> [Extracted material]
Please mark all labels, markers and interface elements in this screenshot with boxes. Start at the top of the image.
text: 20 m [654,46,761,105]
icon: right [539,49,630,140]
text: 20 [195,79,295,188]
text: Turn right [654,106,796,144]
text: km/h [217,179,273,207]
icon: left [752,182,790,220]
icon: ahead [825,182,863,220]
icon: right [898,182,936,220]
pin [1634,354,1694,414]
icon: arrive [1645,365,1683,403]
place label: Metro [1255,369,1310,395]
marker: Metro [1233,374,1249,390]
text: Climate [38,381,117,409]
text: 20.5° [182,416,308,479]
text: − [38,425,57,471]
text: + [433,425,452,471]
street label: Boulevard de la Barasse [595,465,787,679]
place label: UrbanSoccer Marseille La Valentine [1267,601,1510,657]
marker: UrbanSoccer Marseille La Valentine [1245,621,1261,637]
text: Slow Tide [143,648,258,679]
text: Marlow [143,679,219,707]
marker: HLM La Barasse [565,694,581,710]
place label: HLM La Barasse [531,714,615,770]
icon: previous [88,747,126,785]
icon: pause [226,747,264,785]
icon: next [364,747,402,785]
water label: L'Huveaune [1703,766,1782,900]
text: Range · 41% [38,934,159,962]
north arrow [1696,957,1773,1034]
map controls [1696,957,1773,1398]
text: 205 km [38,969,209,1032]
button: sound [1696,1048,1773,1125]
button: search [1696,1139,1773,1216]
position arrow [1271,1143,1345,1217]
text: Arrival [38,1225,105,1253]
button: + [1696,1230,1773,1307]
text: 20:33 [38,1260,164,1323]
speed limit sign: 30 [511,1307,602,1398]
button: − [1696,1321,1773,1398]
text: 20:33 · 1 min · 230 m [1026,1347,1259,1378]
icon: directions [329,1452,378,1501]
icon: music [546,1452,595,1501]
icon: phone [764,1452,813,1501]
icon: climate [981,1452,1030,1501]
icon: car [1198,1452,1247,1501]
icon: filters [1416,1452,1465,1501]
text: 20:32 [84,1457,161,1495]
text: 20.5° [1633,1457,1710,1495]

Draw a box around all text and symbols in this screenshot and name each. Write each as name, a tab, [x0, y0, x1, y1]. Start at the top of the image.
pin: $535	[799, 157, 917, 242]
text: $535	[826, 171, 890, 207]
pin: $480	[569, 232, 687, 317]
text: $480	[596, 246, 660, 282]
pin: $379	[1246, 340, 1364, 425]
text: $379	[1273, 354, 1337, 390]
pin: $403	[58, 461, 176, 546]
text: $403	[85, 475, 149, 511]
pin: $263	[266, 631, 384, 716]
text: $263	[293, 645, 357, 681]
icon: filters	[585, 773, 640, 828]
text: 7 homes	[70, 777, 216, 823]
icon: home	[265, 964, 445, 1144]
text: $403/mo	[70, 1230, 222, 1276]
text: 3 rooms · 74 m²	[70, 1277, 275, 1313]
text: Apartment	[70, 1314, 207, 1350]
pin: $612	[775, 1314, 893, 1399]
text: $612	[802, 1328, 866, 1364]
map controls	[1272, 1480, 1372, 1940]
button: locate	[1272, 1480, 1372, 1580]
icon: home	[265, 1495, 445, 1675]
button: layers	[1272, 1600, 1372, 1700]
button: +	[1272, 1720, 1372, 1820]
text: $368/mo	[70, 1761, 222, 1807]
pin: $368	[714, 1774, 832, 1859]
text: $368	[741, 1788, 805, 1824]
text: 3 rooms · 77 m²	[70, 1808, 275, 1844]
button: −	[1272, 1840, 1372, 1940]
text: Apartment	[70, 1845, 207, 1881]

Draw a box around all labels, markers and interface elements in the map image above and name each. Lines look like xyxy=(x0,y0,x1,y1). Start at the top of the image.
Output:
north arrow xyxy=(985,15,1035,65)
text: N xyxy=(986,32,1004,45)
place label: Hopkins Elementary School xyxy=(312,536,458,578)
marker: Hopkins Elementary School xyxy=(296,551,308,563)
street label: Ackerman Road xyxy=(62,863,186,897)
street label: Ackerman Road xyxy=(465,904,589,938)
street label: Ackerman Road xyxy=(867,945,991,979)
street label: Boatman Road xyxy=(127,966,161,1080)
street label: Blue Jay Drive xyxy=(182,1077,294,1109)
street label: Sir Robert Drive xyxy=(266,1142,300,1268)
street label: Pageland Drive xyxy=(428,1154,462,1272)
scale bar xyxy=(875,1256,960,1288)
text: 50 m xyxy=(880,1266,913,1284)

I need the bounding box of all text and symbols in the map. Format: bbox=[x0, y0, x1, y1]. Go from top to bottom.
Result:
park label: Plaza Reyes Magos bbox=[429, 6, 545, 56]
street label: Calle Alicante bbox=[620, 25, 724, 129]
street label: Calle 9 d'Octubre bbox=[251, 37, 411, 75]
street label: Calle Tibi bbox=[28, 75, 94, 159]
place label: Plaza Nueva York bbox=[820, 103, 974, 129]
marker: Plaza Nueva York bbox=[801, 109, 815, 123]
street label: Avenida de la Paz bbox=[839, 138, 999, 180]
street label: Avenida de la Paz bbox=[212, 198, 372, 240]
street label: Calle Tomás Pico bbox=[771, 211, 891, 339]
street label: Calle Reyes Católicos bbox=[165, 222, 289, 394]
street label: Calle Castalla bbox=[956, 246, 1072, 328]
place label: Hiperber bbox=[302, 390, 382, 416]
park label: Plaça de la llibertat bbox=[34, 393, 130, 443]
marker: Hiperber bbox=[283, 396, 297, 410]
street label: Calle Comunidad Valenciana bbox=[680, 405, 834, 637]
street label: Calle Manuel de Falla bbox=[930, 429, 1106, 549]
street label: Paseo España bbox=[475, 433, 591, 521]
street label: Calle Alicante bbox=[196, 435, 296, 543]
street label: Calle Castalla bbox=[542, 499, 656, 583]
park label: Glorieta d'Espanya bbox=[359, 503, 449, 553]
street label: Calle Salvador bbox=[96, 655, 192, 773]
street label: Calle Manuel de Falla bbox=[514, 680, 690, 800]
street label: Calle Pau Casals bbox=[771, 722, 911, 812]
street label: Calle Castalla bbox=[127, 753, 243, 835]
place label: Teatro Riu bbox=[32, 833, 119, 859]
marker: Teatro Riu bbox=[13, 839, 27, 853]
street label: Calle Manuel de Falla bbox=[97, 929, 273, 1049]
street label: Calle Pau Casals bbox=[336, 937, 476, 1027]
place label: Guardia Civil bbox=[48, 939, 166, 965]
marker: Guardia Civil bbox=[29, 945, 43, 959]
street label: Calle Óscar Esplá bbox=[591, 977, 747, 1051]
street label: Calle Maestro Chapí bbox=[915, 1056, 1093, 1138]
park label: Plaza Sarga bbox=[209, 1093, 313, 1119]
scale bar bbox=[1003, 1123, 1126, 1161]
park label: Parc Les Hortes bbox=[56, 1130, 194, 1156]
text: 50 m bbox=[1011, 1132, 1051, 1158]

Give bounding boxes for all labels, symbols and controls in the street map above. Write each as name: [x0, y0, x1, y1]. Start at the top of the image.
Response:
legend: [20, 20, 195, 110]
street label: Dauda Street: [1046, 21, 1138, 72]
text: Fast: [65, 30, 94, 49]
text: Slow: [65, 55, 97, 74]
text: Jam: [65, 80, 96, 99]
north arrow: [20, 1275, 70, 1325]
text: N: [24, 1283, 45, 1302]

> [Exercise aim]
Could you give every entry again, exactly as written?

> [Response area]
Please mark all labels, markers and interface elements in this screenshot with boxes. Start at the top of the image.
text: 20 m [654,46,761,105]
icon: right [539,49,630,140]
text: 20 [195,79,295,188]
text: Turn right [654,106,796,144]
text: km/h [217,179,273,207]
icon: left [752,182,790,220]
icon: ahead [825,182,863,220]
icon: right [898,182,936,220]
pin [1634,354,1694,414]
icon: arrive [1645,365,1683,403]
place label: Metro [1255,369,1310,395]
marker: Metro [1233,374,1249,390]
text: Climate [38,381,117,409]
text: 20.5° [182,416,308,479]
text: − [38,425,57,471]
text: + [433,425,452,471]
street label: Boulevard de la Barasse [595,465,787,679]
place label: UrbanSoccer Marseille La Valentine [1267,601,1510,657]
marker: UrbanSoccer Marseille La Valentine [1245,621,1261,637]
text: Slow Tide [143,648,258,679]
text: Marlow [143,679,219,707]
marker: HLM La Barasse [565,694,581,710]
place label: HLM La Barasse [531,714,615,770]
icon: previous [88,747,126,785]
icon: pause [226,747,264,785]
icon: next [364,747,402,785]
water label: L'Huveaune [1703,766,1782,900]
text: Range · 41% [38,934,159,962]
north arrow [1696,957,1773,1034]
map controls [1696,957,1773,1398]
text: 205 km [38,969,209,1032]
button: sound [1696,1048,1773,1125]
button: search [1696,1139,1773,1216]
position arrow [1271,1143,1345,1217]
text: Arrival [38,1225,105,1253]
button: + [1696,1230,1773,1307]
text: 20:33 [38,1260,164,1323]
speed limit sign: 30 [511,1307,602,1398]
button: − [1696,1321,1773,1398]
text: 20:33 · 1 min · 230 m [1026,1347,1259,1378]
icon: directions [329,1452,378,1501]
icon: music [546,1452,595,1501]
icon: phone [764,1452,813,1501]
icon: climate [981,1452,1030,1501]
icon: car [1198,1452,1247,1501]
icon: filters [1416,1452,1465,1501]
text: 20:32 [84,1457,161,1495]
text: 20.5° [1633,1457,1710,1495]

Draw a box around all text and symbols in this screenshot and name each. Write each as name, a tab, [x0, y0, x1, y1]. Start at the top of the image.
pin: $535	[799, 157, 917, 242]
text: $535	[826, 171, 890, 207]
pin: $480	[569, 232, 687, 317]
text: $480	[596, 246, 660, 282]
pin: $379	[1246, 340, 1364, 425]
text: $379	[1273, 354, 1337, 390]
pin: $403	[58, 461, 176, 546]
text: $403	[85, 475, 149, 511]
pin: $263	[266, 631, 384, 716]
text: $263	[293, 645, 357, 681]
icon: filters	[585, 773, 640, 828]
text: 7 homes	[70, 777, 216, 823]
icon: home	[265, 964, 445, 1144]
text: $403/mo	[70, 1230, 222, 1276]
text: 3 rooms · 74 m²	[70, 1277, 275, 1313]
text: Apartment	[70, 1314, 207, 1350]
pin: $612	[775, 1314, 893, 1399]
text: $612	[802, 1328, 866, 1364]
map controls	[1272, 1480, 1372, 1940]
button: locate	[1272, 1480, 1372, 1580]
icon: home	[265, 1495, 445, 1675]
button: layers	[1272, 1600, 1372, 1700]
button: +	[1272, 1720, 1372, 1820]
text: $368/mo	[70, 1761, 222, 1807]
pin: $368	[714, 1774, 832, 1859]
text: $368	[741, 1788, 805, 1824]
text: 3 rooms · 77 m²	[70, 1808, 275, 1844]
button: −	[1272, 1840, 1372, 1940]
text: Apartment	[70, 1845, 207, 1881]

Draw a box around all labels, markers and interface elements in the map image above and name each. Lines look like xyxy=(x0,y0,x1,y1). Start at the top of the image.
Output:
north arrow xyxy=(985,15,1035,65)
text: N xyxy=(986,32,1004,45)
place label: Hopkins Elementary School xyxy=(312,536,458,578)
marker: Hopkins Elementary School xyxy=(296,551,308,563)
street label: Ackerman Road xyxy=(62,863,186,897)
street label: Ackerman Road xyxy=(465,904,589,938)
street label: Ackerman Road xyxy=(867,945,991,979)
street label: Boatman Road xyxy=(127,966,161,1080)
street label: Blue Jay Drive xyxy=(182,1077,294,1109)
street label: Sir Robert Drive xyxy=(266,1142,300,1268)
street label: Pageland Drive xyxy=(428,1154,462,1272)
scale bar xyxy=(875,1256,960,1288)
text: 50 m xyxy=(880,1266,913,1284)

I need the bounding box of all text and symbols in the map. Format: bbox=[x0, y0, x1, y1]. Go from top to bottom.
Result:
park label: Plaza Reyes Magos bbox=[429, 6, 545, 56]
street label: Calle Alicante bbox=[620, 25, 724, 129]
street label: Calle 9 d'Octubre bbox=[251, 37, 411, 75]
street label: Calle Tibi bbox=[28, 75, 94, 159]
place label: Plaza Nueva York bbox=[820, 103, 974, 129]
marker: Plaza Nueva York bbox=[801, 109, 815, 123]
street label: Avenida de la Paz bbox=[839, 138, 999, 180]
street label: Avenida de la Paz bbox=[212, 198, 372, 240]
street label: Calle Tomás Pico bbox=[771, 211, 891, 339]
street label: Calle Reyes Católicos bbox=[165, 222, 289, 394]
street label: Calle Castalla bbox=[956, 246, 1072, 328]
place label: Hiperber bbox=[302, 390, 382, 416]
park label: Plaça de la llibertat bbox=[34, 393, 130, 443]
marker: Hiperber bbox=[283, 396, 297, 410]
street label: Calle Comunidad Valenciana bbox=[680, 405, 834, 637]
street label: Calle Manuel de Falla bbox=[930, 429, 1106, 549]
street label: Paseo España bbox=[475, 433, 591, 521]
street label: Calle Alicante bbox=[196, 435, 296, 543]
street label: Calle Castalla bbox=[542, 499, 656, 583]
park label: Glorieta d'Espanya bbox=[359, 503, 449, 553]
street label: Calle Salvador bbox=[96, 655, 192, 773]
street label: Calle Manuel de Falla bbox=[514, 680, 690, 800]
street label: Calle Pau Casals bbox=[771, 722, 911, 812]
street label: Calle Castalla bbox=[127, 753, 243, 835]
place label: Teatro Riu bbox=[32, 833, 119, 859]
marker: Teatro Riu bbox=[13, 839, 27, 853]
street label: Calle Manuel de Falla bbox=[97, 929, 273, 1049]
street label: Calle Pau Casals bbox=[336, 937, 476, 1027]
place label: Guardia Civil bbox=[48, 939, 166, 965]
marker: Guardia Civil bbox=[29, 945, 43, 959]
street label: Calle Óscar Esplá bbox=[591, 977, 747, 1051]
street label: Calle Maestro Chapí bbox=[915, 1056, 1093, 1138]
park label: Plaza Sarga bbox=[209, 1093, 313, 1119]
scale bar bbox=[1003, 1123, 1126, 1161]
park label: Parc Les Hortes bbox=[56, 1130, 194, 1156]
text: 50 m bbox=[1011, 1132, 1051, 1158]

Give bounding boxes for all labels, symbols and controls in the street map above. Write each as name: [x0, y0, x1, y1]. Start at the top of the image.
Response:
legend: [20, 20, 195, 110]
street label: Dauda Street: [1046, 21, 1138, 72]
text: Fast: [65, 30, 94, 49]
text: Slow: [65, 55, 97, 74]
text: Jam: [65, 80, 96, 99]
north arrow: [20, 1275, 70, 1325]
text: N: [24, 1283, 45, 1302]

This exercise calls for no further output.